Kepanikan menyusul peluncuran siaran langsung Bloomberg pekan lalu yang menunjukkan serangan Rusia telah dimulai, dan pertengkaran antara juru bicara Departemen Luar Negeri AS Ned Price dan seorang reporter AP setelah Price mengklaim Rusia berencana membuat video palsu untuk membenarkan serangan bendera palsu di Ukraina, tetapi AS tidak memberikan bukti.

Pada Sabtu, Presiden Ukraina Volodymyr Zelensky meminta media memberikan bukti mengenai klaim "100 persen dijamin invasi Ukraina oleh Rusia pada 16 Februari".

Zelensky mengatakan intelijen Ukraina tidak memiliki bukti adanya rencana tersebut pada tahap ini.

Departemen Luar Negeri AS mengutip laporan media ini untuk membenarkan evakuasi Kedutaan Besar AS di Kiev, dan telah meminta semua warga Amerika di Ukraina meninggalkan negara itu secepatnya.
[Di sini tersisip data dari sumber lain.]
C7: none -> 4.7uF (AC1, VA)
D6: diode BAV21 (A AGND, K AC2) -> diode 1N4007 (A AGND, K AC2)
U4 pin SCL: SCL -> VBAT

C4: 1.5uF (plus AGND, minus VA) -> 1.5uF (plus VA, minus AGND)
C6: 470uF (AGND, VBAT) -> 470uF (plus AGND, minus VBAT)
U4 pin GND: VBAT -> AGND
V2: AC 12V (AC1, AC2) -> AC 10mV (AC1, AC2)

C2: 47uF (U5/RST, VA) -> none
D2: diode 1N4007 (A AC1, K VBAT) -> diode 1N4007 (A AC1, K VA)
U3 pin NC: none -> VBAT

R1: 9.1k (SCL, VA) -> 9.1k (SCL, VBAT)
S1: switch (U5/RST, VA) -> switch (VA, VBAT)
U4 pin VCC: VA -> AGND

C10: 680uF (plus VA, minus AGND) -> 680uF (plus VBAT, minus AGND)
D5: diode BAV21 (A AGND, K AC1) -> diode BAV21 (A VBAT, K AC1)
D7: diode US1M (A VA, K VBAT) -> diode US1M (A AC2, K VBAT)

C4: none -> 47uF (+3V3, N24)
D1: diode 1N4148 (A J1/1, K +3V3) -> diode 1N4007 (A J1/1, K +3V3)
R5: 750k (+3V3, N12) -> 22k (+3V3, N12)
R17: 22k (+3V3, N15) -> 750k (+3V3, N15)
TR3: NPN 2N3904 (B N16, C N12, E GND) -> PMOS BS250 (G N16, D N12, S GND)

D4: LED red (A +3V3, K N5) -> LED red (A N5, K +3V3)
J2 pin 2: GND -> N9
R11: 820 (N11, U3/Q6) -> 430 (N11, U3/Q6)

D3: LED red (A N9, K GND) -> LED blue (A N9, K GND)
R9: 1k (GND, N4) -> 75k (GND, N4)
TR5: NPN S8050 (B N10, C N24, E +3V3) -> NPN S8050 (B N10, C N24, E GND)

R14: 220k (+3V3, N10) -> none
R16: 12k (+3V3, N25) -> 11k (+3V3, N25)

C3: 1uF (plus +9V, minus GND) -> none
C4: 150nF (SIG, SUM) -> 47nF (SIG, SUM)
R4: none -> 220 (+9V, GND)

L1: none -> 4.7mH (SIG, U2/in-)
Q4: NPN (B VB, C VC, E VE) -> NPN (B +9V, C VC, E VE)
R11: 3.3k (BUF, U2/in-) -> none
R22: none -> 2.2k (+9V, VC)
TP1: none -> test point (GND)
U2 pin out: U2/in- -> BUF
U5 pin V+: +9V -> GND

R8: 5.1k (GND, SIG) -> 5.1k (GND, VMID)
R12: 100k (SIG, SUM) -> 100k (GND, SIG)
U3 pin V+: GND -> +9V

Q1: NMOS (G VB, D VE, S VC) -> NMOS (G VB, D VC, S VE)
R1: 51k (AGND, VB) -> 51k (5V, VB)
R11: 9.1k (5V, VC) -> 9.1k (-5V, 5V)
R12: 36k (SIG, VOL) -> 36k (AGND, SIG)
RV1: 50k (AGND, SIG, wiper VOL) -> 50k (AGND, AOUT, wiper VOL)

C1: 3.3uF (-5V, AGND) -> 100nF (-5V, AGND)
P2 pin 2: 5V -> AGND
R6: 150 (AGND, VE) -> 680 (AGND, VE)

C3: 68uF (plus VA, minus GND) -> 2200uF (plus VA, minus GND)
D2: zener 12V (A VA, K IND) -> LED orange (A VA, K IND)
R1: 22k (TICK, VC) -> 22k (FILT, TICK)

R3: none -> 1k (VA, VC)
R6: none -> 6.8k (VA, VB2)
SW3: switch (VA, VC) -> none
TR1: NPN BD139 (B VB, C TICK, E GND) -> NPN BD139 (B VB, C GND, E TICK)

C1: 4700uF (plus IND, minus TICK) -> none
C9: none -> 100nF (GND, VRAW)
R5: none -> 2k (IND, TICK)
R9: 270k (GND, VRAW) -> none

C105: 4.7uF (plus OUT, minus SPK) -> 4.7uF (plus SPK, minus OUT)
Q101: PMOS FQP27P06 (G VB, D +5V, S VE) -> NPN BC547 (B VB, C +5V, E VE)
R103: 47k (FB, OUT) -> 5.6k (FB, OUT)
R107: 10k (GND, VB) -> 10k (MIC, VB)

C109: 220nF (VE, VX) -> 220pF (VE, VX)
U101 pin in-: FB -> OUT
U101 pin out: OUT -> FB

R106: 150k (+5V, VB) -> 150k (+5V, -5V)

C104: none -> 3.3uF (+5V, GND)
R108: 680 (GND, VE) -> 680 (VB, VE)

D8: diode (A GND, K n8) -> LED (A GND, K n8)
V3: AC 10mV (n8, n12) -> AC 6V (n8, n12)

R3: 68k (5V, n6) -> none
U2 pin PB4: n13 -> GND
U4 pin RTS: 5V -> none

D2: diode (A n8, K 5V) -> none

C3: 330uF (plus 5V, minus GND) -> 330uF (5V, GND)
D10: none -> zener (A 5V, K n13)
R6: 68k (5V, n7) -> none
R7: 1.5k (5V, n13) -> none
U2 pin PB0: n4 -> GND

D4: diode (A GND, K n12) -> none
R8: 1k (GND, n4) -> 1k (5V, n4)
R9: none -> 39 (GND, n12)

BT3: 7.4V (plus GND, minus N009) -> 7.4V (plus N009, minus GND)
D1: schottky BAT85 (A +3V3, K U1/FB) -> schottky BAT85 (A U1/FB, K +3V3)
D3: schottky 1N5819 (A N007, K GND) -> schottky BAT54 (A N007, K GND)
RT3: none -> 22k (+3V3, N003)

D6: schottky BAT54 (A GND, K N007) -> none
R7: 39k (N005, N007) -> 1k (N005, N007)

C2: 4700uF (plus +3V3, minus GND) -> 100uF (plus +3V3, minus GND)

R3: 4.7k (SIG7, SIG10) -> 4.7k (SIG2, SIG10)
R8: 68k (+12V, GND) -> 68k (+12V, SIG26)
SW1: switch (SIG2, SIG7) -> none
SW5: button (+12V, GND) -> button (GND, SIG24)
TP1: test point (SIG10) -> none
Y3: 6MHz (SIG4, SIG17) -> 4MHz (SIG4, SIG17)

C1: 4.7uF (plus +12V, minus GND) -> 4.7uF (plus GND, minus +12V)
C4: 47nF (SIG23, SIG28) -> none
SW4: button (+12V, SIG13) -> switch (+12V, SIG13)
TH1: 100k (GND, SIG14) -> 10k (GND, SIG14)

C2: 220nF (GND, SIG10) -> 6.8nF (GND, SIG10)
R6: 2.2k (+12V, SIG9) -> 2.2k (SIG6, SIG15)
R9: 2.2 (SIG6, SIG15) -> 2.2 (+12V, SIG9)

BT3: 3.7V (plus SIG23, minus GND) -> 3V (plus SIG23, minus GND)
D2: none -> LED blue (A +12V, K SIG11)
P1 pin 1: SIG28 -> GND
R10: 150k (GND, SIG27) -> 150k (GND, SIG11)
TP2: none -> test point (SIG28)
Peringatan itu meningkatkan ketegangan lebih lanjut.

Moskow telah berulang kali menolak "klaim invasi" dan menuduh Barat memicu ketakutan untuk memvalidasi langkah NATO meningkatkan jejak militernya di Eropa Timur.

Kecurigaan Rusia tampaknya telah terbukti selama dua pekan terakhir, dengan AS mengerahkan kembali 1.000 tentara dari Jerman ke Rumania, mengirim 5.000 tentara ke Polandia dan Jerman, mempersiapkan 8.500 pasukan kontingen kuat yang siap terbang ke Eropa pada saat itu juga, dan meningkatkan pengiriman senjata ke Ukraina.

Anggota parlemen AS dan Eropa juga mengancam menjatuhkan sanksi berat terhadap Rusia, termasuk pembatasan "pendahuluan" yang dapat segera diterapkan, baik Rusia "menyerang" Ukraina atau tidak.